Hmmm. Let's cleanse the palate with a refreshingly brainy quote from a great religious writer.

C.S. LEWIS (THE LION, THE WITCH AND THE WARDROBE) was a brilliant English scholar who married his Joyce late in life. She was a feisty, Brooklyn-bred Communist writer, and none of his University friends could stand her. But when he lost her--far too soon, to cancer--he never recovered. "She had a mind as supple and muscular as a panther," he said. He missed everything about her, but above all he missed his companion of the mind.

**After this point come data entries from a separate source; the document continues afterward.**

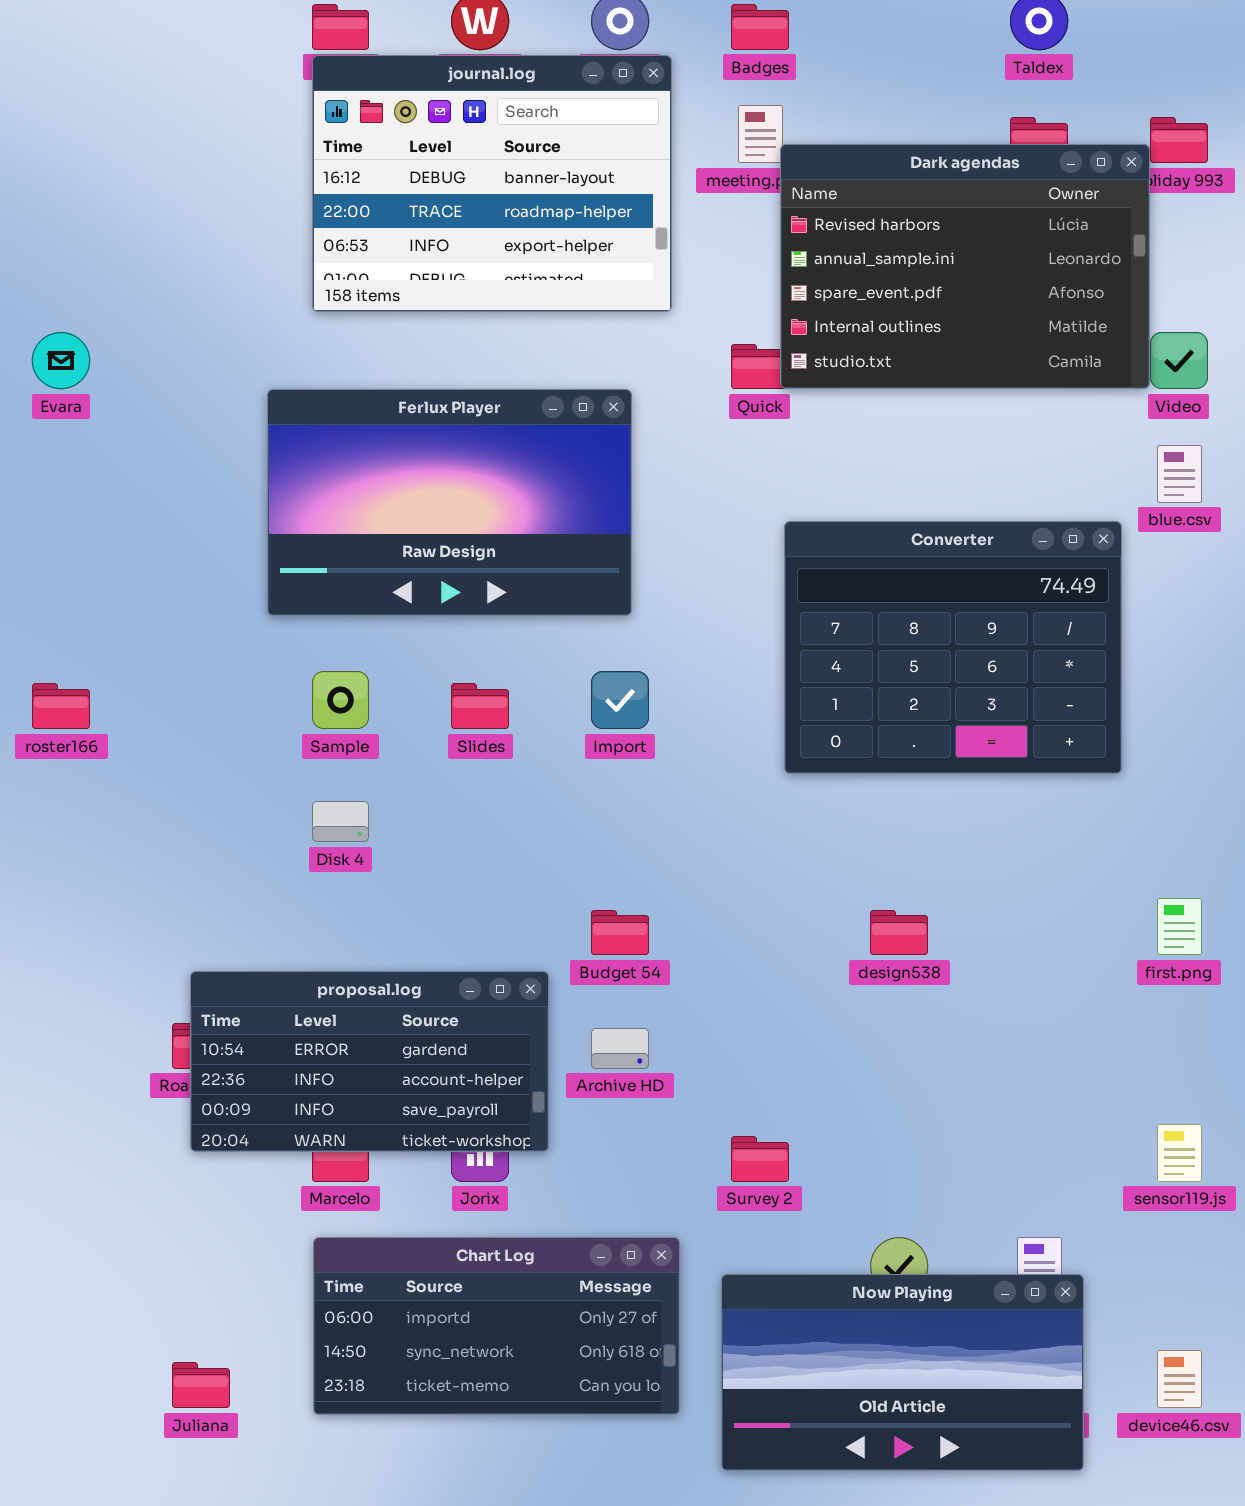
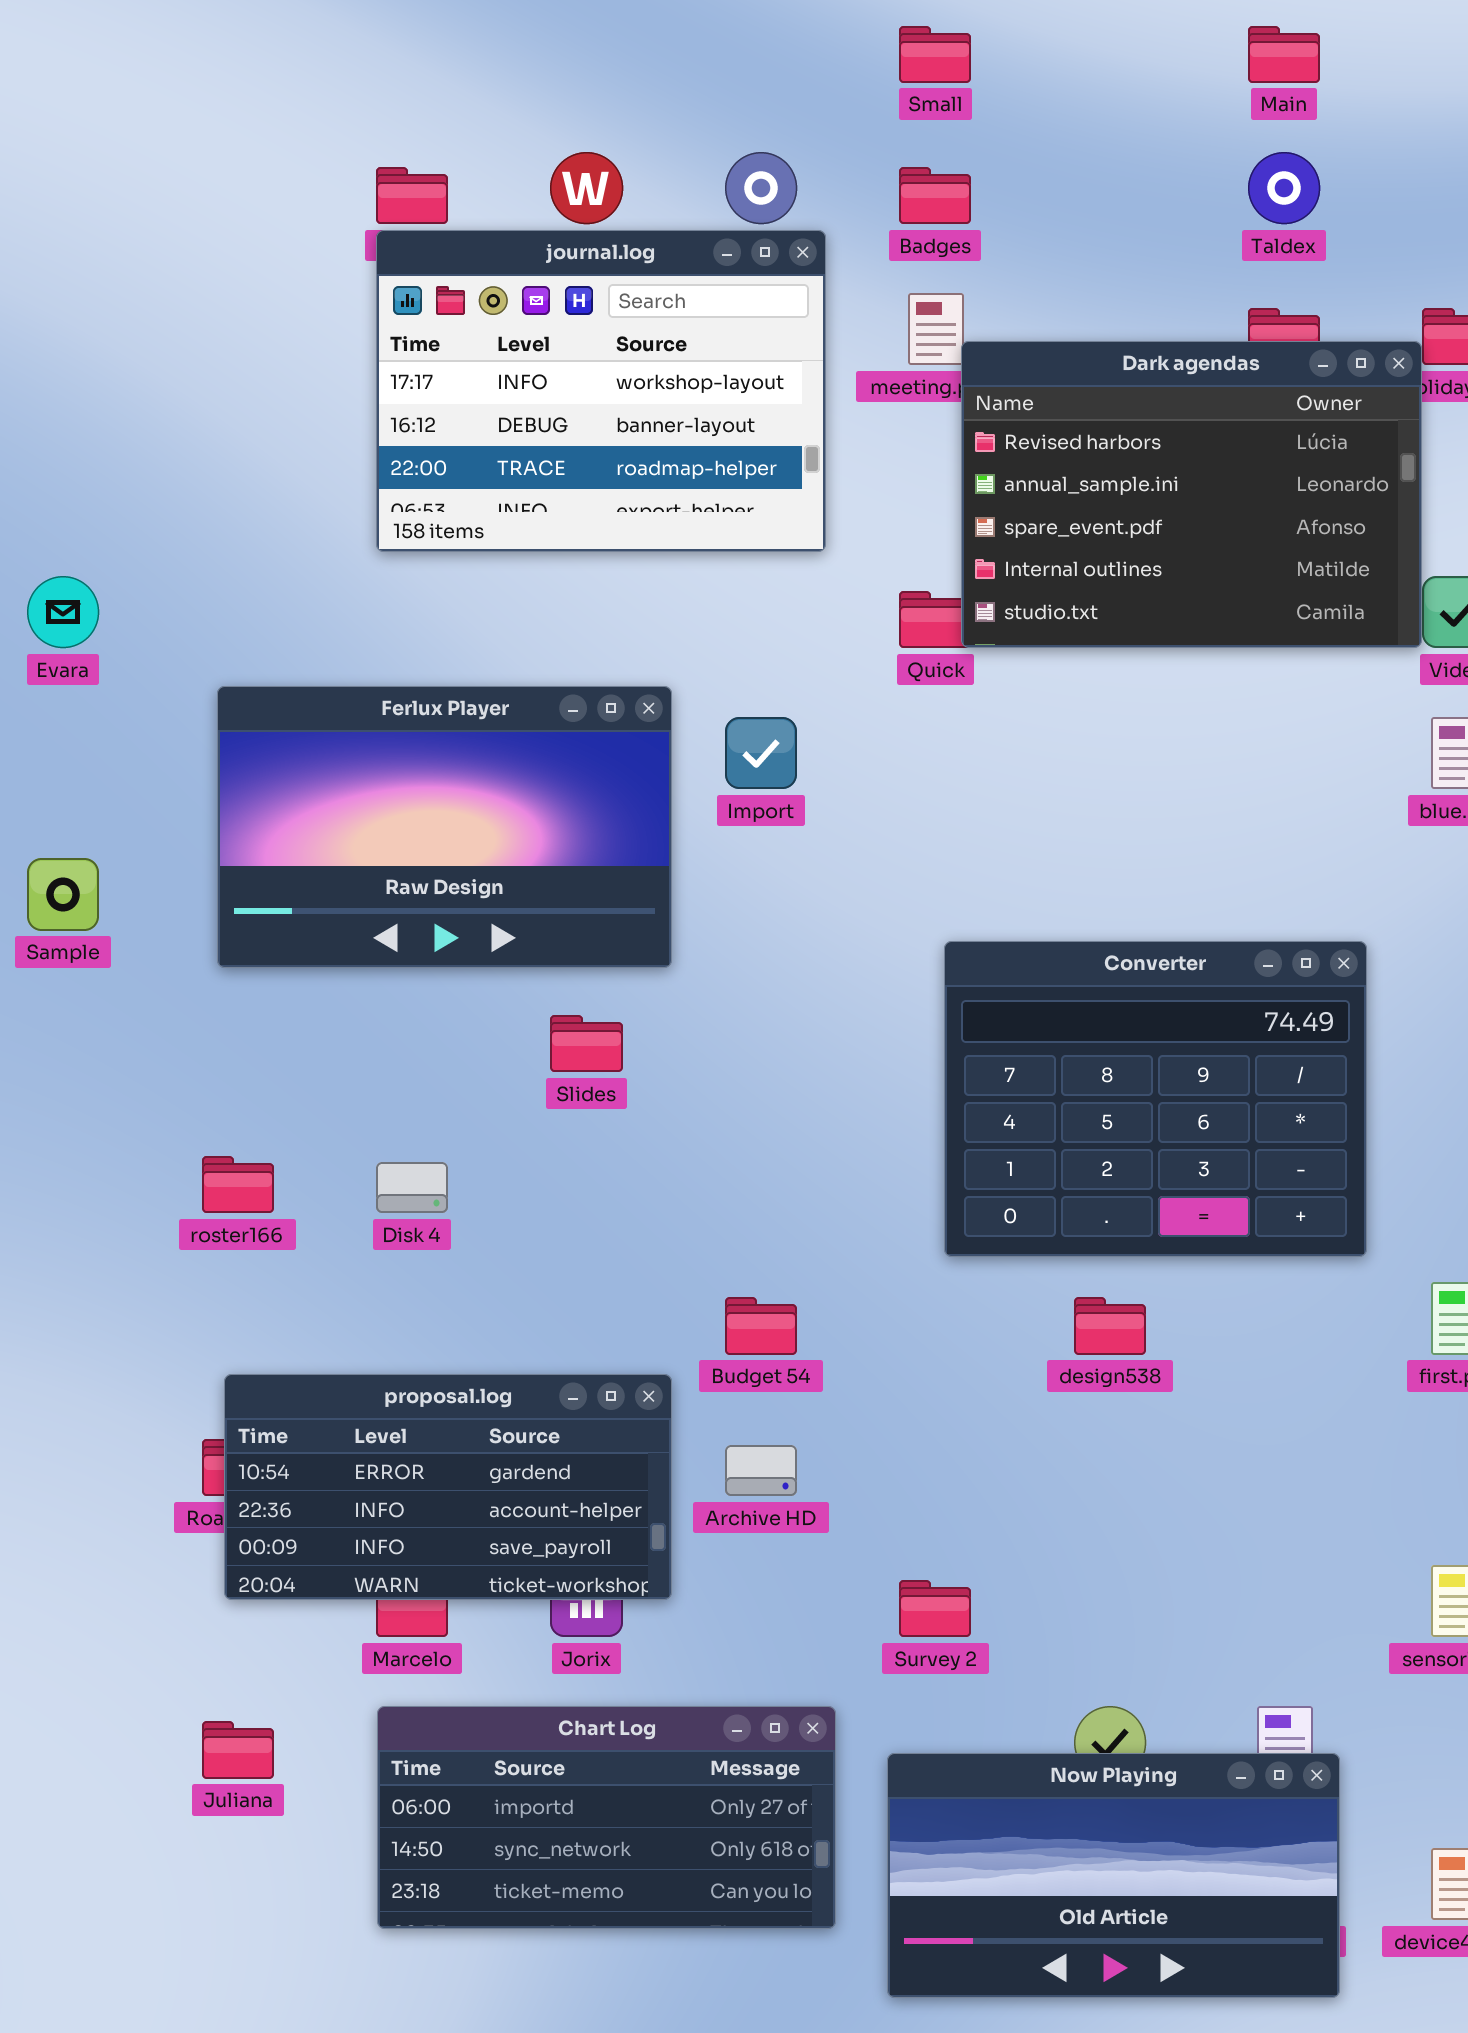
journal.log: [312,55,672,312] -> [376,230,826,552], scrolled up 1 row
Ferlux Player: [267,389,632,616] -> [217,686,672,968], moved
Converter: [784,521,1122,774] -> [944,941,1367,1257], moved
Sample: [312,671,369,729] -> [27,858,99,931], moved
Import: [591,671,649,729] -> [725,717,797,789], moved
roster166: [32,683,90,729] -> [202,1156,274,1213], moved
Juliana: [172,1362,230,1408] -> [202,1721,274,1779], moved

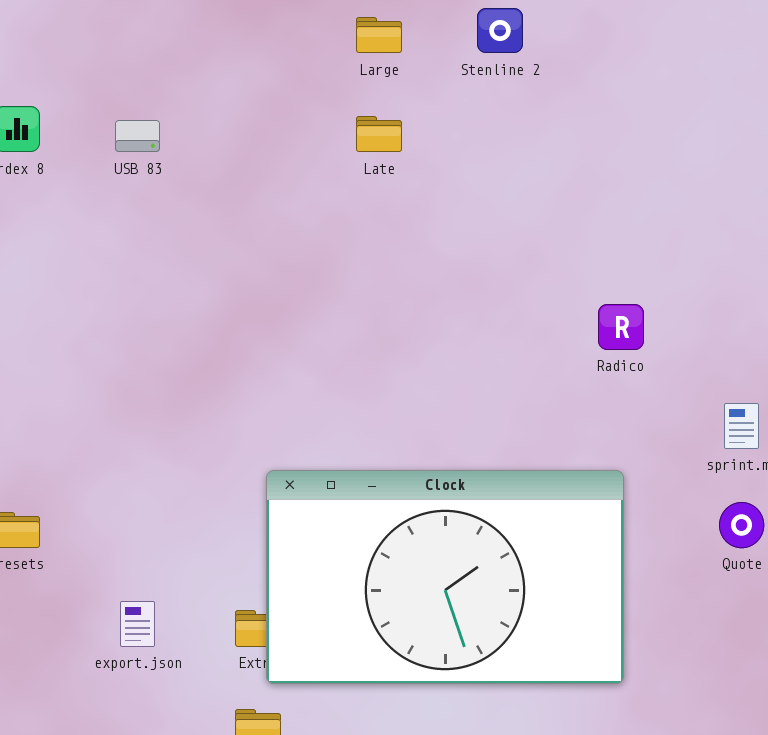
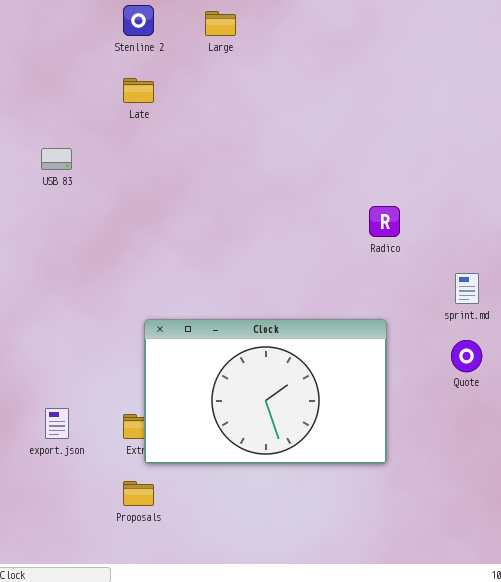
Stenline 2: [477,8,523,53] -> [123,5,154,36], moved
Late: [356,116,402,152] -> [123,78,154,103], moved
USB 83: [115,120,160,152] -> [41,148,72,170], moved

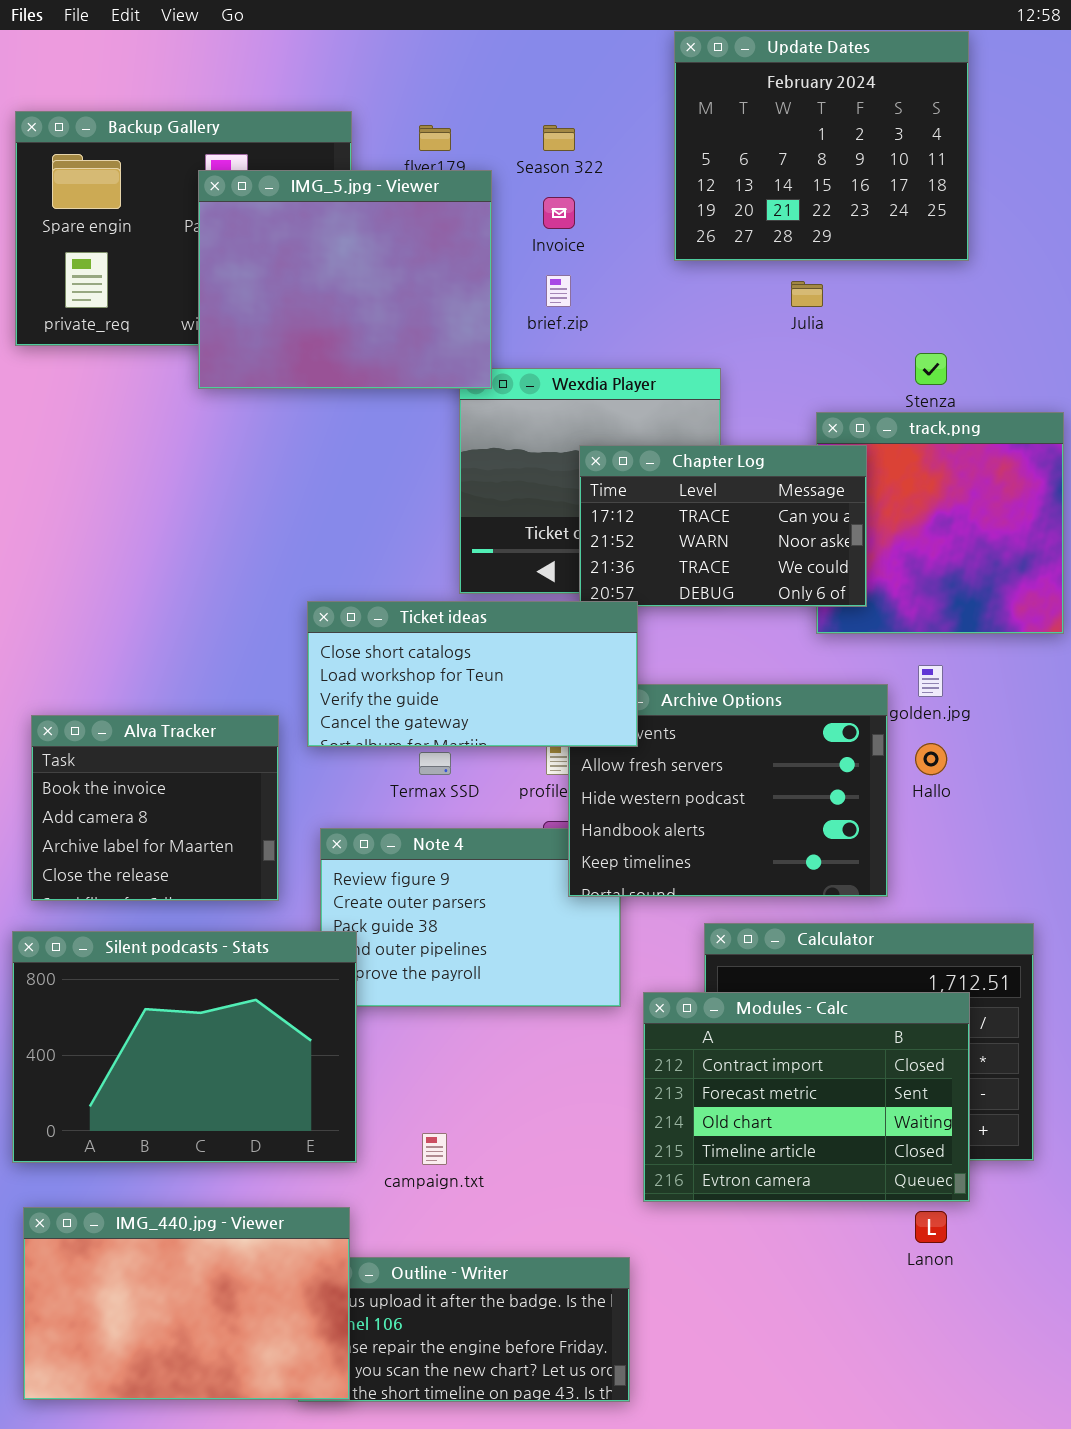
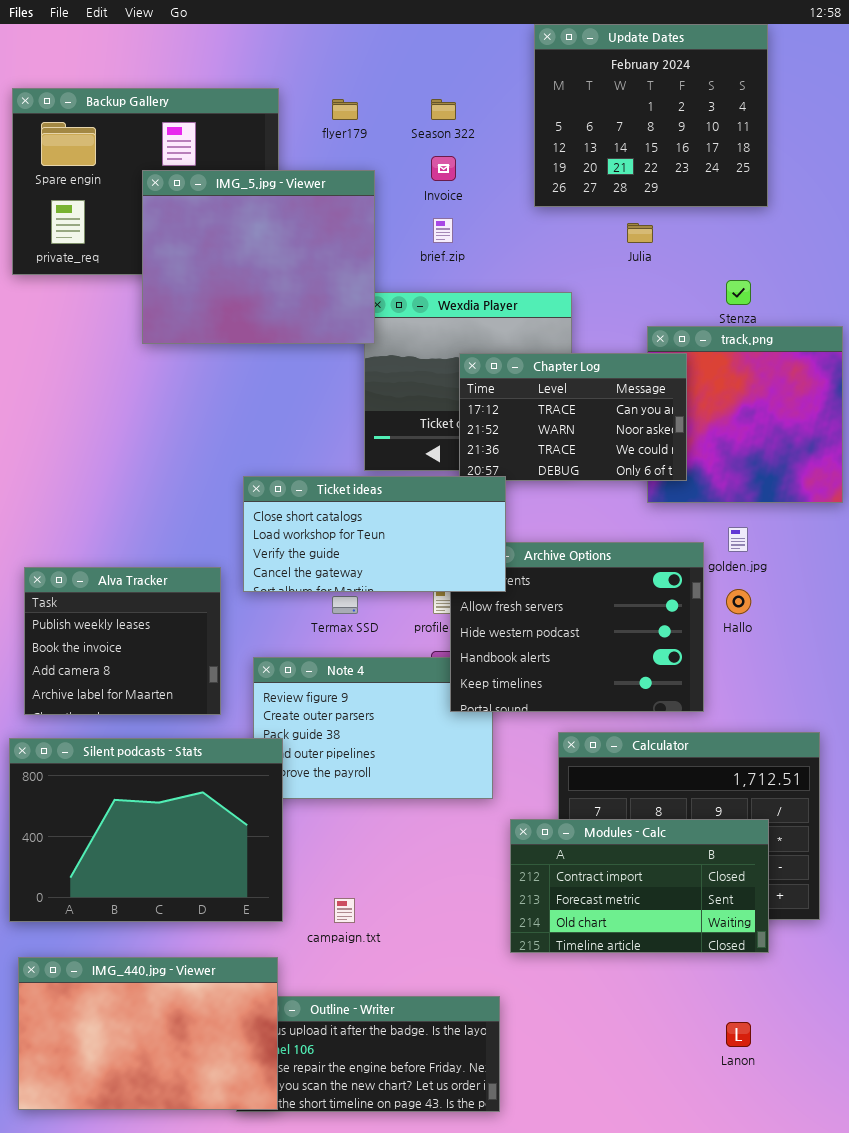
IMG_5.jpg - Viewer: [198,170,492,389] -> [142,170,375,344], moved
Alva Tracker: [31,715,279,901] -> [24,567,221,715], scrolled up 1 row
Modules - Calc: [643,992,970,1202] -> [510,819,769,953], resized
Lanon: [915,1211,947,1243] -> [726,1022,751,1047], moved

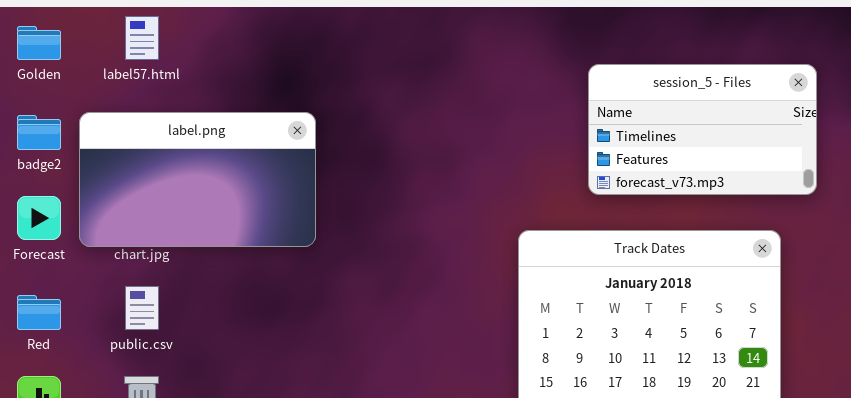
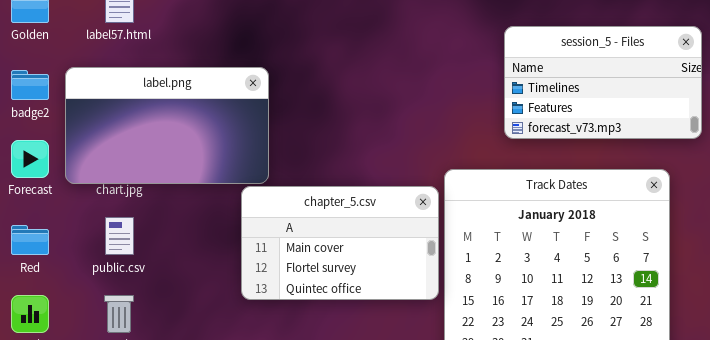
chapter_5.csv: none -> [241,186,439,300], opened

KEITH RICHARDS (guitarist, pharmaceutical marvel and indestructable old guy) has never known despair for long. He was quite the love man in his younger days, but after marrying Patti Hansen settled into monogamy with a sort of exhausted relief. And this is what he wrote in his notebook a few days after he met her:

"Incredibly I've found a woman. A miracle! I've had (sex) at the snap of a finger, but now I've met a WOMAN! Unbelievably she is the most beautiful (physically) speciman in the WORLD. But that ain't it! It certainly helps but it's her mind, her joy of life and (wonders) she thinks this battered junkie is the guy she loves. I'm over the moon... She loves soul music and reggae, in fact everything. I make her tapes of music which is almost as good as being with her. I send them like love letters. I'm kicking forty and besotted."

Now he is kicking seventy and still besotted with Patti, as she is with him; and that's the happiest possible way to end this post.